[HABITUAL CRIMINALS.]
The very mise-en-scène was indeterminate. A straight horizon meeting the blue sky evenly, though not an inch of level ground lay far or near in the pathless waste of yellow sand. Pathless, yet full of tracks. Looking down at your feet, which, breaking through the rippling crust of wind-waves on the surface, sank softly into the warm shifting sand beneath, you could see the tracks crossing and re-crossing each other, tracing a network over the world, each distinct, self-reliant, self-contained. Yet such tiny tracks for the most part! That firm zigzag, regular as a Gothic moulding, is printed by a partridge's foot; yonder fine graving is the track of a jerboa rat; and there, side by side for a space, the striated lines of a big beetle and the endless curvings of a snake. A certain wistful admiration comes to the seeing eye with the thought that, here in the wilderness, life is free to go and come as it chooses, untrammelled by the fetters of custom, free from the necessity for doing as your neighbours do, being as your neighbours are. Something of this was in my thoughts one day when, as I rode at a foot's-pace across the sand-sea to my tents, I suddenly came upon a boy. He must have been ten years old, at least, by his size; any age, judging by his face; stark naked save for a string and a scrap of cloth. His head would have been an admirable advertisement to any hair restorer, for it was thick and curly in patches, bald as a coot's in others; briefly, like a well-kept poodle's. For the rest he was of unusually dark complexion. He was sitting listless, yet alert, beside some small holes in the sand, and when he saw me he smiled broadly, showing a great gleam of white teeth. I asked him cheerfully who he was, and he replied in the same tone,
"Huzoor! main Bowriah hone." (I am a Bowriah.) It gave me a chill somehow. So the lad was a Bowriah; in other words, one of that criminal class which Western discipline keeps in walled villages, registered and roll-called by day and by night. Not much freedom there to strike out a line of life for yourself, unless you began before the time when you were solemnly set down in black and write as an adult bad character. The boy, however, seemed to have no misgivings, for he smiled still more broadly when I asked him what he was doing.
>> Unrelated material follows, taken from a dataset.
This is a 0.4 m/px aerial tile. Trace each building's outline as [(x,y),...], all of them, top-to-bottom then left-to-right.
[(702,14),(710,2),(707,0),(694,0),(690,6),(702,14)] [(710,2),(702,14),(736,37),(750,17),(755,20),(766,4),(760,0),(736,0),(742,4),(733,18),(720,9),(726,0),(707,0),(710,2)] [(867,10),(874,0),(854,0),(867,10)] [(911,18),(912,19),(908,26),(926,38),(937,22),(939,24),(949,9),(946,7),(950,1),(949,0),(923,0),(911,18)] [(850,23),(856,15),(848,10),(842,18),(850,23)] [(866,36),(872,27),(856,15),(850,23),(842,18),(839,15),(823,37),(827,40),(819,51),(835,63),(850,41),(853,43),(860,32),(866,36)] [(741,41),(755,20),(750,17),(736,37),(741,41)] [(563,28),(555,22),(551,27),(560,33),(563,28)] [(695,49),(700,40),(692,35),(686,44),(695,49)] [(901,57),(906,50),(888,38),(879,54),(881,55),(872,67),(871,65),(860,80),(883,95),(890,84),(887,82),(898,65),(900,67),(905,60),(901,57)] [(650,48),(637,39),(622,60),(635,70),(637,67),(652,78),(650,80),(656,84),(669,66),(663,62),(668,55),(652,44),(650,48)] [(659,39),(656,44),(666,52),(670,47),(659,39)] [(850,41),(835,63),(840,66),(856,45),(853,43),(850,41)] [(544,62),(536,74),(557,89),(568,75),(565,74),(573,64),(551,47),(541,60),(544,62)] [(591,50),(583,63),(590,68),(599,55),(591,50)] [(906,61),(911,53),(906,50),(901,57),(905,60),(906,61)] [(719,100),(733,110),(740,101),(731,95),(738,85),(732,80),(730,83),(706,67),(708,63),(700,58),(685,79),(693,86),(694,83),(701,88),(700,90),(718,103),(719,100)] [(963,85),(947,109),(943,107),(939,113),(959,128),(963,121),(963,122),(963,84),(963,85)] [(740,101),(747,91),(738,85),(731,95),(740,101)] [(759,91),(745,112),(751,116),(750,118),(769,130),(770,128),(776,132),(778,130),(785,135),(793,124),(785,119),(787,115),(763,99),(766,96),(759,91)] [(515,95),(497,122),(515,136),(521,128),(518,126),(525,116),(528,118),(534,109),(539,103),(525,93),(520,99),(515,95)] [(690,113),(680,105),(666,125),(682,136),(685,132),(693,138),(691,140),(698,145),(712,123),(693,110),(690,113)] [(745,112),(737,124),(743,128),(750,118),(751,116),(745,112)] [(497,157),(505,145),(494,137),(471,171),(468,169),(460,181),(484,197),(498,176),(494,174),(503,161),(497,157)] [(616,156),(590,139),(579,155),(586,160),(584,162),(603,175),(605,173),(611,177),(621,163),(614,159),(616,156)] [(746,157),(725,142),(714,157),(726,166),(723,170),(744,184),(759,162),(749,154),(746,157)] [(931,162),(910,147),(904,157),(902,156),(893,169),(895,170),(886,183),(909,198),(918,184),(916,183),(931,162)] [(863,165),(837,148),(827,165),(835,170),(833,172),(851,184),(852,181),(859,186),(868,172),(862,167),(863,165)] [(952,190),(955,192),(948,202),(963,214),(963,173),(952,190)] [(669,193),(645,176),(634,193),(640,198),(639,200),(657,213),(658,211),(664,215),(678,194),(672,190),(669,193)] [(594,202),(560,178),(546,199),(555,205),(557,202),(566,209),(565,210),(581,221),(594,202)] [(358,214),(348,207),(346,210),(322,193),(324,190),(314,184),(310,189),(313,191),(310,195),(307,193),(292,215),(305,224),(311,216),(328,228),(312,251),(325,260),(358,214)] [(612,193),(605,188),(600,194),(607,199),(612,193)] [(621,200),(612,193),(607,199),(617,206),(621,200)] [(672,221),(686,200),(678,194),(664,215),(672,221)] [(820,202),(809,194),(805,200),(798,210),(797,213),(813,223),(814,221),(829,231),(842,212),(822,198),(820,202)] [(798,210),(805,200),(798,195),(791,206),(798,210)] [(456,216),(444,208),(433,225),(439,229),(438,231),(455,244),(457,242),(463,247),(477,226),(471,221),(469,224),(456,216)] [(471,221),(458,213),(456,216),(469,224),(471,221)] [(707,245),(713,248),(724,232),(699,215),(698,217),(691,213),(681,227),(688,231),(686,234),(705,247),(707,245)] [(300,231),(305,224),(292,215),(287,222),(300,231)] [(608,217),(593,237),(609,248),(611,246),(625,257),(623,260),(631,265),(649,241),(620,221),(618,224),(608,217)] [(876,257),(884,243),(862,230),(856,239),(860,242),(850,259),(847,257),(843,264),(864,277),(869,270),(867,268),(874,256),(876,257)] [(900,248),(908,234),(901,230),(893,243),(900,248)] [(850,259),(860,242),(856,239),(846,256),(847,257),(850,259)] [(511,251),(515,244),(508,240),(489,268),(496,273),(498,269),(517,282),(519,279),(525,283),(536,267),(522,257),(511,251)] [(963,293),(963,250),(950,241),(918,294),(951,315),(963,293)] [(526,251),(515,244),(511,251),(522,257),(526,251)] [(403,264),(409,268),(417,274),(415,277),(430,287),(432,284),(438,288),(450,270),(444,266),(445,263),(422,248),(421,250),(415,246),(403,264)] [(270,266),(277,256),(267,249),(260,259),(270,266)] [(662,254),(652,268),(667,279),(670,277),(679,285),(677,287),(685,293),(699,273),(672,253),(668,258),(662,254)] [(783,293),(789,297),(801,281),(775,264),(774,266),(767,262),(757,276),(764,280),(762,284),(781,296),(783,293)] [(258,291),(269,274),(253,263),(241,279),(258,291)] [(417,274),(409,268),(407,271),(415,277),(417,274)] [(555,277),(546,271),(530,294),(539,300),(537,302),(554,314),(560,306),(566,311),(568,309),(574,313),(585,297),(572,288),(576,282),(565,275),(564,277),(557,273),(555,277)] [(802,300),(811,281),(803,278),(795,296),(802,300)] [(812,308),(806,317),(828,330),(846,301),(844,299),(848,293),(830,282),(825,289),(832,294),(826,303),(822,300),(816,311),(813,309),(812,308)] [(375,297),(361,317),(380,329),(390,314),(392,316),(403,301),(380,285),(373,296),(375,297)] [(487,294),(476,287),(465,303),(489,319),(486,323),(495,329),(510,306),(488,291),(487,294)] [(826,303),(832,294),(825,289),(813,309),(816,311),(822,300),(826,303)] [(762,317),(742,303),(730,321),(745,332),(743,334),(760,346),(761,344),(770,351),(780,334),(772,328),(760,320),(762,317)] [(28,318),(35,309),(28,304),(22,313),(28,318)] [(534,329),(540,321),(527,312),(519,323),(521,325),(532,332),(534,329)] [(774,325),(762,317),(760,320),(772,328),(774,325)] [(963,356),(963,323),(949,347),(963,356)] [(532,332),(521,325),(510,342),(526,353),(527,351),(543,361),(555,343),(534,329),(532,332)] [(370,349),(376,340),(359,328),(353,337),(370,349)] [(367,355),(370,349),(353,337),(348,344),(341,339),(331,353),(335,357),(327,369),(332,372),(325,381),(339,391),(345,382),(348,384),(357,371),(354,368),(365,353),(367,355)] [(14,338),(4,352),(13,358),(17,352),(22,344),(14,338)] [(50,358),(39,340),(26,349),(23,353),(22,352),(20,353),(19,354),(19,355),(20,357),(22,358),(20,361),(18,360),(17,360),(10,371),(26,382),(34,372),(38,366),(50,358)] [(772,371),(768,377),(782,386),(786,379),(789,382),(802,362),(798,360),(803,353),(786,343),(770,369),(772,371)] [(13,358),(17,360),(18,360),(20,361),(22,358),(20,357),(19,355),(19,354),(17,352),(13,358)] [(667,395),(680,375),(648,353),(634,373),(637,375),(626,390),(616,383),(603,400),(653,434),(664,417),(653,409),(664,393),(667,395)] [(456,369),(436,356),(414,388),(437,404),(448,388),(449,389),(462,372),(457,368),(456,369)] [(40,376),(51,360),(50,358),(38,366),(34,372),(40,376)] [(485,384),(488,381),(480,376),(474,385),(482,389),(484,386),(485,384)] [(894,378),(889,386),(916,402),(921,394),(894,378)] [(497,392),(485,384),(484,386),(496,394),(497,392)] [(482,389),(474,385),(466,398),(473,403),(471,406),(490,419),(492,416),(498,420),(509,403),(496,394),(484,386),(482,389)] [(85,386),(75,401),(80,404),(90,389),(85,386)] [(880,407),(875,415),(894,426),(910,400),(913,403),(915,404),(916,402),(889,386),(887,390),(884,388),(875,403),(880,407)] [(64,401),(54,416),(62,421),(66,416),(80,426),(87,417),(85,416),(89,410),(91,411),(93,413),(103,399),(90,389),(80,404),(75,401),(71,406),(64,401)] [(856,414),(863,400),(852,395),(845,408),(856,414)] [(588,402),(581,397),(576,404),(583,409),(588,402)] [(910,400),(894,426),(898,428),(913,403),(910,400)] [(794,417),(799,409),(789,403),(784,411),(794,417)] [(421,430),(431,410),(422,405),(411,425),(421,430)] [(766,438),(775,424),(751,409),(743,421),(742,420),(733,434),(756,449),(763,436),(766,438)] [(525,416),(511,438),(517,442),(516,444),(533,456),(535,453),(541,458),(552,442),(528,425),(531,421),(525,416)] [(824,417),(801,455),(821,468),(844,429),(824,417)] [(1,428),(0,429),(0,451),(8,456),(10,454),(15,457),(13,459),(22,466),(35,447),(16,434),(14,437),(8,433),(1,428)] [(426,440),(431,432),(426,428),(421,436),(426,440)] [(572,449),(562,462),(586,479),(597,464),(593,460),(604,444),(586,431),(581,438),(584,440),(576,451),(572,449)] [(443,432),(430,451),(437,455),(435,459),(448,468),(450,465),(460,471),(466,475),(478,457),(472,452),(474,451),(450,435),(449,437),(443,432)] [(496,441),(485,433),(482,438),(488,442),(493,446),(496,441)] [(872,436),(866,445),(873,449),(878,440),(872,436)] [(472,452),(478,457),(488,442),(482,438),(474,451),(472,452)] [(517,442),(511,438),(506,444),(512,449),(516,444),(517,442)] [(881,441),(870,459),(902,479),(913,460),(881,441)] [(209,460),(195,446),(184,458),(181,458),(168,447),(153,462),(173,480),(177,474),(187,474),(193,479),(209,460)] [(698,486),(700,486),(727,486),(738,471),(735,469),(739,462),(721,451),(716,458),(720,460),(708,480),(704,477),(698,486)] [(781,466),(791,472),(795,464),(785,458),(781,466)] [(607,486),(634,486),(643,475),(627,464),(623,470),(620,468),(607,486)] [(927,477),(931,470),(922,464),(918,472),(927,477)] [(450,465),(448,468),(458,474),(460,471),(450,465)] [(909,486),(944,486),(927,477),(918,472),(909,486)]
"Catching lizards, Huzoor! They are fat at this time."
My chill changed its cause incontinently. "You don't mean to say you eat lizards?"
He looked at me more gravely. "Wherefore not, Huzoor? The Bowriahs eat everything, except cats. Cats are heating to the blood, especially in spring time."
His air of well-defined wisdom tickled me; perhaps it touched me also, for, ere riding off, I asked him his name, thinking I might inquire more of him; for the sole reason of my tents being a few miles farther in this sandy wilderness was the due inspection of a Bowriah village which had been planted there, out of harm's way, by the authorities.
"Mungal, Huzoor" he replied. So I left him watching for the fat lizards, and cantered on over the desert.
Suddenly I drew rein with a jerk. There he was again in front of me sitting before another group of holes.
"Hullo!" I cried, "how on earth did you manage to get here, Mungal?"